We are still waiting for a decision in Medellin v. Texas, argued October 10. (Briefs are here; argument transcript here.) This is the case on the Vienna Convention on Consular Relations and the International Court of Justice decision on the cases of 50+ Mexican nationals on death row in the United States.
The Court picked some low-hanging fruit today. In New York State Bd. of Elections v. Lopez Torres, the Court answered the question of whether the federal constitution requires primaries in state judicial elections. (Answer, without dissent: of course not.) The opinion is by Justice Scalia, and the case was argued October 3. There is also an eyes-glaze-over tax case, Knight v. Commissioner. This is a unanimous opinion by Chief Justice Roberts in a case argued a mere 7 weeks ago.
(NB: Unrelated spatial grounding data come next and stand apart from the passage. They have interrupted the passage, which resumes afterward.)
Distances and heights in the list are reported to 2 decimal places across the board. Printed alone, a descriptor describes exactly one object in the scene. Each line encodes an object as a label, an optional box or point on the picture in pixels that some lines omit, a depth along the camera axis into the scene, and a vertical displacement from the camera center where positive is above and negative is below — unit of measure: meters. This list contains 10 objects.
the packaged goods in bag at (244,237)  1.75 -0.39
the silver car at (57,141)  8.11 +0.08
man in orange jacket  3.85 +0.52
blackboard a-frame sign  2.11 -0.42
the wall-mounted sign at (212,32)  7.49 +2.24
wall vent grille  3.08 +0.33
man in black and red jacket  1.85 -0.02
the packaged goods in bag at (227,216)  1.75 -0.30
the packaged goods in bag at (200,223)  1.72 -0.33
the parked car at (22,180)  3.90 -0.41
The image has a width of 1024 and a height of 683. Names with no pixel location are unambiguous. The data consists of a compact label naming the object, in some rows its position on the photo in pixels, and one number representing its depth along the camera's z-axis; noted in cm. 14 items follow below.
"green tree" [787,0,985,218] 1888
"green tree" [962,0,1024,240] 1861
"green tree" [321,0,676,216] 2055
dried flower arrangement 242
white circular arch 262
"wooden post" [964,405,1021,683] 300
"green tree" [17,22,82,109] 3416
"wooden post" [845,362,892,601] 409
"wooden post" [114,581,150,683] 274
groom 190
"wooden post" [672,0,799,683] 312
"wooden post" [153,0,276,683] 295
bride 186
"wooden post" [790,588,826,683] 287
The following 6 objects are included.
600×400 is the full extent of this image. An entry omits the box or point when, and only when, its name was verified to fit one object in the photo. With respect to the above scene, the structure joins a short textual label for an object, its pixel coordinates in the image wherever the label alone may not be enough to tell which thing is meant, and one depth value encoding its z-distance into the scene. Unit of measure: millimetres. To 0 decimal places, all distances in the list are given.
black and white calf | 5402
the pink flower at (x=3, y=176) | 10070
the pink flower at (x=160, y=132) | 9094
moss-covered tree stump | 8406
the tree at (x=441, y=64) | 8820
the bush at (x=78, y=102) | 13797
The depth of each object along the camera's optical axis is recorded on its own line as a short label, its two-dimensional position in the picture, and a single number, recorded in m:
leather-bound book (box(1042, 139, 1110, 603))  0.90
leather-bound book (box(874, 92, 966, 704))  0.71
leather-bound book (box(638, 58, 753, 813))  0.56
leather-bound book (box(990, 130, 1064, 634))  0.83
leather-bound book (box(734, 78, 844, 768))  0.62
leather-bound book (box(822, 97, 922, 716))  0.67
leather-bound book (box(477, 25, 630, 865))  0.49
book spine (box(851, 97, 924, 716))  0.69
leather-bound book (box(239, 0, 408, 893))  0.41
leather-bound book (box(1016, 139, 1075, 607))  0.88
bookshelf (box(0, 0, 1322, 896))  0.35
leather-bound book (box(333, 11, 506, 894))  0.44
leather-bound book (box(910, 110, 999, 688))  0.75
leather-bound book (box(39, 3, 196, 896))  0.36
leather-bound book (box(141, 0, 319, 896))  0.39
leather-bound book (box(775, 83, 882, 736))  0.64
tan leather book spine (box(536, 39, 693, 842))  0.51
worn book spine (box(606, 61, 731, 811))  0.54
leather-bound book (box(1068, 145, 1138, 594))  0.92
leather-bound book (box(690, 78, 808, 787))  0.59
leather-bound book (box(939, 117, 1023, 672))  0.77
At this point, we can start playing the SCOTUS-watchers' favorite parlor game, guessing the outcome of the remaining October cases by guessing which justice they are assigned to. There were nine cases on the initial calendar, but one of them was one-lined per curiam when Justice Kennedy was recused and the others split 4-4. Opinions from that session have been written by Stevens (Gall), Souter (Watson), Ginsburg (Kimbrough), Kennedy (Stoneridge), and Scalia (today's New York case). Assuming the opinions are spread among the justices, as they generally are, this leaves four justices (Roberts, Thomas, Breyer, and Alito) and three cases. In addition to Medellin, there is Washington State Grange, on that state's primary election law, and United States v. Santos, on money laundering.
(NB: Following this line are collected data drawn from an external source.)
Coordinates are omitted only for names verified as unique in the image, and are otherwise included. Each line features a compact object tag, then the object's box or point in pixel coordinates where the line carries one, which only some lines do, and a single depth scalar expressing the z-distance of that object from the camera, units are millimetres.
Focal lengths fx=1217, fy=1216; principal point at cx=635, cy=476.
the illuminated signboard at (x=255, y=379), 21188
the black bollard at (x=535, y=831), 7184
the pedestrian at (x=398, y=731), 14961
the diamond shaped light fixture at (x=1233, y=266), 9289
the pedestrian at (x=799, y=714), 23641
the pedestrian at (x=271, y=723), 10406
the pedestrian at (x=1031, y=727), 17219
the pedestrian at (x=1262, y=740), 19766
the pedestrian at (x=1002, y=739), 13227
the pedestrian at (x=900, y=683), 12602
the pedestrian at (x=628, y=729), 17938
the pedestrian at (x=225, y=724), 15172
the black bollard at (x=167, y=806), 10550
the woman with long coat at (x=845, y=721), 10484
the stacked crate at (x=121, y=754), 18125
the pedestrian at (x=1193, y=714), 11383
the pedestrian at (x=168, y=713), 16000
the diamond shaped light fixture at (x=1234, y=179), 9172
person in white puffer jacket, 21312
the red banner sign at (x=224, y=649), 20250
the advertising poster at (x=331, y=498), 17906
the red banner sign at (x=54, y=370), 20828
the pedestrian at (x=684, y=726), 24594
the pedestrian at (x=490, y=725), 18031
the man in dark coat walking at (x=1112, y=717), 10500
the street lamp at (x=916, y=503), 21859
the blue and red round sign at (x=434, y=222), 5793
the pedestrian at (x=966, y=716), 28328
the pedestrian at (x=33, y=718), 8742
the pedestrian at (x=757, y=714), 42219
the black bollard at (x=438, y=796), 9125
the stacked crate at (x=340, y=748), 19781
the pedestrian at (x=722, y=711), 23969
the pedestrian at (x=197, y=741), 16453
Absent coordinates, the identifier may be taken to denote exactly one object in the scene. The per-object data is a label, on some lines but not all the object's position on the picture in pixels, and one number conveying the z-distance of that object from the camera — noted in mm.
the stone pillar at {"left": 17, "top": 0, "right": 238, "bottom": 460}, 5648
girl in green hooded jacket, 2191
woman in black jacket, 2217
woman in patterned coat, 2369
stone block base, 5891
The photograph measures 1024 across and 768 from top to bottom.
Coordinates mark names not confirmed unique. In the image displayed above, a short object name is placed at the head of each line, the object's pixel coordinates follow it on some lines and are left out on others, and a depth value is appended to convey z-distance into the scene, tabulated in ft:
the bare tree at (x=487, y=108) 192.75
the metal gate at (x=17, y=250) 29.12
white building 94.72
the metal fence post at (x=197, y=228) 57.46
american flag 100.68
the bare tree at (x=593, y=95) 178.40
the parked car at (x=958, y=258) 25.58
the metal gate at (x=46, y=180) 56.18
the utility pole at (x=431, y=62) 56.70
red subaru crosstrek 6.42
I expect that Roberts, Thomas, and Alito will all vote for the State in this case. If so, Medellin would win only if Breyer is writing the opinion, and he would be doing that only if Stevens assigned it to him. I'm inclined to think that Stevens would have kept a blockbuster case on presidential power and international court relations for himself if he were making the assignment, but that is admittedly just speculation at this point. Stayed tuned.